It’s turning out to be an open year, as evidenced by the volatility in the win market. Early favourites Germany and Norway have drifted significantly, to a point at which Greece briefly became the new favourite to win Eurovision 2011 even before its national final, which took place tonight.
Punters weren’t completely shooting in the dark as the songs competing to be the Greek entry had been released. However, backing a country into a single-figure price was still some risk to take when the result of the national final was by no means a foregone conclusion.
How should those who backed Greece down to favouritism now be feeling after the selection of Lukas Yiorkas ft Stereo Mike with ‘Watch My Dance’?
It’s a dark, powerful number that was ably performed if terribly staged in the national final. It is also very Greek, which helped it to win against a rather more Scandinavian-sounding main rival.
There are advantages and disadvantages to this. ’Watch My Dance’ will be popular among Greece’s friends and diaspora around Europe. It may also fare better with the juries than either of Greece’s last two efforts.
In 2010, Greece scored 152 points with the televote, and 110 with the jury for an eighth place finish. In 2009, Greece scored 151 points with the televote and 93 with the jury for an overall seventh place.
Both were upbeat songs with gimmicky presentations – not what the juries have tended to favour based on the evidence so far. ‘Watch My Dance’ is more reminiscent of Israel’s entry last year, by Harel Skaat – an equally serious and worthy effort, which juries viewed favourably.

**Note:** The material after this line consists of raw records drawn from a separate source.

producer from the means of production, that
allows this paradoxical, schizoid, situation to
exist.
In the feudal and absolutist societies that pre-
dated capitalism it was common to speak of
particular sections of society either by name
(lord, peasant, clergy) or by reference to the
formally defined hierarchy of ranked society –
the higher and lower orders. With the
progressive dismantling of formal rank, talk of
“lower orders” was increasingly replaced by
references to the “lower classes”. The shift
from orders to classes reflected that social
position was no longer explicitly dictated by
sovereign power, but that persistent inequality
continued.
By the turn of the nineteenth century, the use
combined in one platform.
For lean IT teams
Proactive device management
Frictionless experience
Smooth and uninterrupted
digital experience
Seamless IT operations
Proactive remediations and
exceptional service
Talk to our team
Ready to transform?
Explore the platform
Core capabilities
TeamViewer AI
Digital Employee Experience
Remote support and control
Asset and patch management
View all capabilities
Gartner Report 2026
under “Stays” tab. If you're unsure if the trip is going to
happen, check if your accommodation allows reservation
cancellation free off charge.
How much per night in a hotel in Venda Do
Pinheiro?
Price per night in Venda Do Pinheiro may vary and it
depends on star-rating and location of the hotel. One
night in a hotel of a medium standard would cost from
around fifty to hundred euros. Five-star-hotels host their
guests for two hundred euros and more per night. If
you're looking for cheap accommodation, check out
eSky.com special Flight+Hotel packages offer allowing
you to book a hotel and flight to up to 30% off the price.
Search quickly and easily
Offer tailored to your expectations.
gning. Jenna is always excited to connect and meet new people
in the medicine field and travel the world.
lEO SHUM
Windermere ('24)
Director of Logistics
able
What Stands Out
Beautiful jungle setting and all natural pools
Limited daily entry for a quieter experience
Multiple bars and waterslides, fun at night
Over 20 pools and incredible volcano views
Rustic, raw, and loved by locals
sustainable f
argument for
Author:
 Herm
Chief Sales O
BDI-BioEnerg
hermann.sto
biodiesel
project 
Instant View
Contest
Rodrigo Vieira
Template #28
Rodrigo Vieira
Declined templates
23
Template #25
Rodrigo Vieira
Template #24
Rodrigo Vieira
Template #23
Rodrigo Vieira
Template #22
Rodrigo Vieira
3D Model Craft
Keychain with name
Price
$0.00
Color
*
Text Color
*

The last two years fit into a broader trend of Greece’s finishing positions since its 2005 victory – 9th, 7th, 3rd, 7th, 8th. That third place came with Kalomira’s ethnopop tune ‘Secret Combination’, which, though light on substance, was catchy and sexily performed. Its girly, frothy nature had pan-European appeal.
‘Watch My Dance’ is its polar opposite: masculine and brooding. I can’t see it having the same kind of broad appeal to the casual, neutral viewer.
There’s another concern. I mentioned in my article analysing Estonia’s 2011 entry that changing tempo too many times was potentially problematic for televoters. ‘Watch My Dance’ compounds this issue by shifting between genres.
What is more, one of those genres is arguably the least successful in Eurovision history: rap.
The first notable attempt of rap on the Eurovision stage was Love City Groove, which failed miserably for the UK in 1995. Every time since, and admittedly it’s not a list with many good examples of the genre, rap has been a failure, last place for Finland in the 2009 final being a recent reminder.
Which leaves us with Loukas himself singing the refrain again, and again. Stirring ethno-emoting it may be to those with links to the area, to other televoters it’s going to come across as joyless and repetitive.
So I think it’s a case of swings and roundabouts. Compared to the last two Greek efforts, it may gain with the juries if the Harel Skaat comparison can be trusted, but struggle with the floating televoters.
Skaat was third favourite going into last year’s rehearsals, which seemed optimistic to me at the time and so it proved to be. The same sinking feeling may soon start to dawn on those who were backing Greece at around 7-1 on Betfair before ‘Watch My Dance’ was selected tonight. What do you think?